The visit will be the German Pontiff's first foreign trip since he was elected in April. In an interview with Vatican Radio yesterday he said he hoped his appearance would "spark a wave of new faith among young people".

However, much of Germany's media poured cold water on the Pope's aspirations. Der Spiegel devoted its front cover to the visit and carried the headline: "Believers - desperately sought. The Pope's homecoming to an un-Christian country."

The magazine also published a poll in which Germans were asked to name whom they most trusted. The police topped the list, followed by Aldi, the country's largest cut-price supermarket chain, and, only then, the Pope. Among non-believing Germans, only 18 per cent said that they trusted the Pope.

Some of the difficulty stems from the reputation Benedict earned in Germany prior to his election. As Cardinal Joseph Ratz-inger, he was known as a severe enforcer of Catholic orthodoxy - at odds with modern Germans and their acceptance of birth control, homosexuality and sex outside marriage.

The other problem is a steady decline in the number of people attending mass.

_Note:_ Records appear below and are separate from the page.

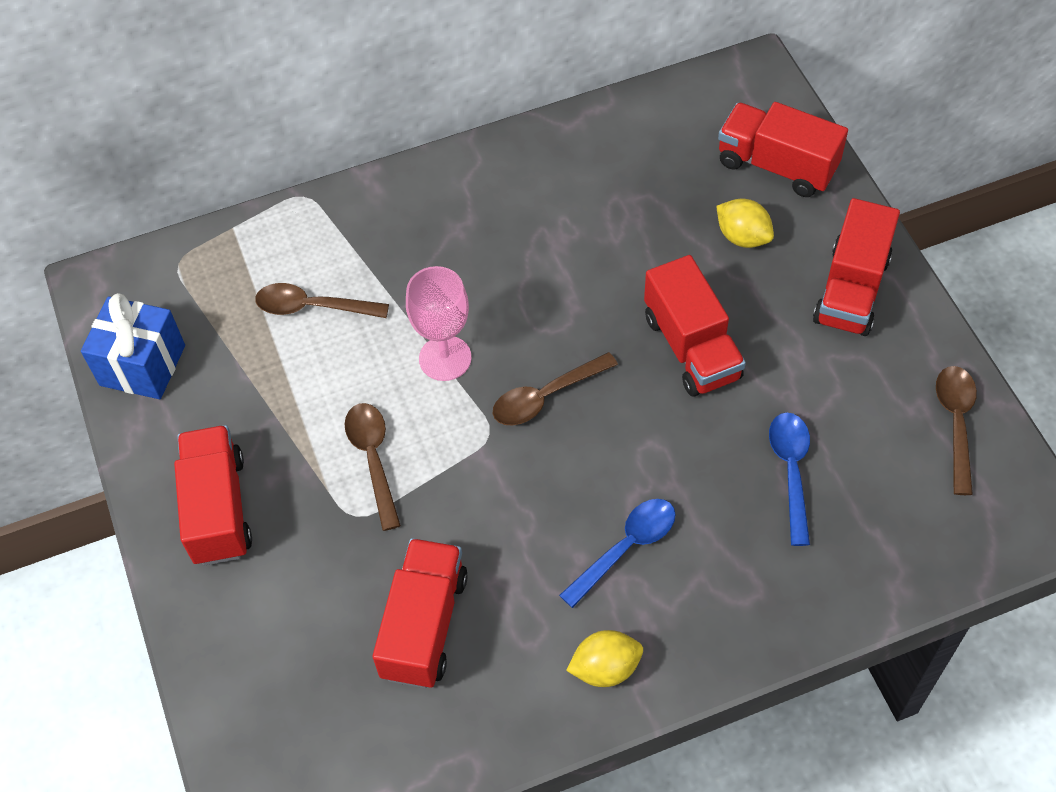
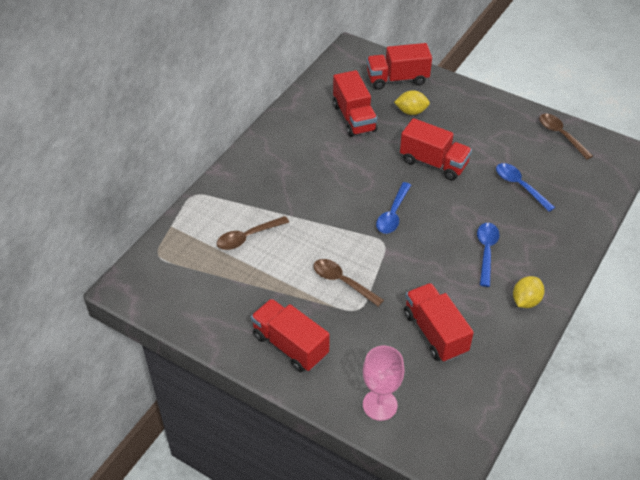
camera: 40 degrees left, 10 degrees down
(142, 365) = (186, 308): blue gift -> none
(445, 358) = (332, 224): pink goblet -> pink goblet (380, 405)
(546, 396) = (393, 214): brown spoon -> blue spoon
(851, 290) = (474, 109): red truck -> red truck (354, 118)

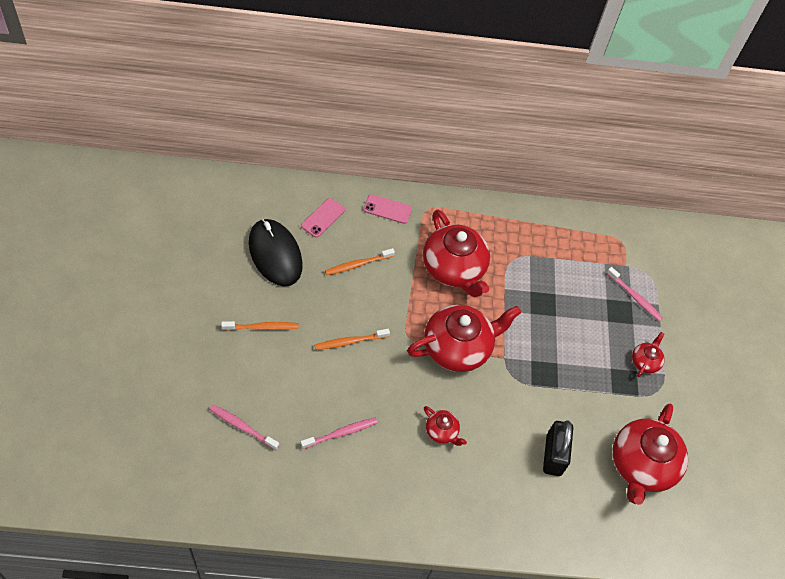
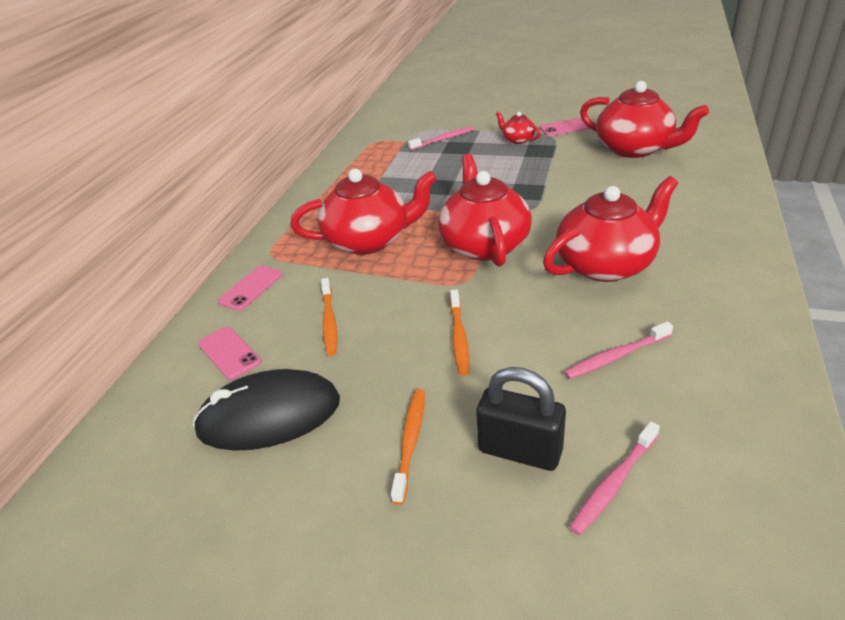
camera: 65 degrees left, 20 degrees down
(340, 433) = (616, 356): pink toothbrush -> pink toothbrush turned 105 degrees counterclockwise
(442, 431) = (606, 264): red teapot -> red teapot, size x2.16
(553, 455) = (630, 193): black padlock -> black padlock (520, 450)
(680, 404) = (565, 127): none -> pink phone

Hundreds of Catholic, and Protestant, churches have been turned into shops, pubs and cinemas in attempts to find worthwhile uses for the buildings.

The dilemma has worsened since reunification and the addition to the population of some 17 million Communist-educated and largely agnostic or atheist former East Germans.

"This country trains more orthopaedic shoe manufacturers and horse grooms than Catholic priests," said Der Spiegel. "In the east German city of Magdeburg, only 8 per cent of the new-born are baptised," it added.

Young Germans are likely to be in a minority at World Youth Day with most attendees from the Catholic heartlands of Spain, Italy and France.

"For most young people, a Nike sport shoe says more about a person than membership of the church," said Matthias Sellmann, a specialist in Catholic ethics. "The church is dealing with a generation that communicates with symbols and not through concepts, discourse and agendas."

The Pope's appearance in the Alps this summer, when he was seen wearing "Serengeti" sunglasses, a baseball cap and a Cartier watch, is unlikely to persuade World Youth Day participants of any new-found ability to communicate with the younger generation.

For many young Germans, the Pope remains the prime advocate of deeply unfashionable Catholic orthodoxy. "I go to church when I feel the need to," said a 20-year-old woman who will be attending the celebrations in Cologne. "I don't go there to get lectured at for an hour by somebody who is far too old."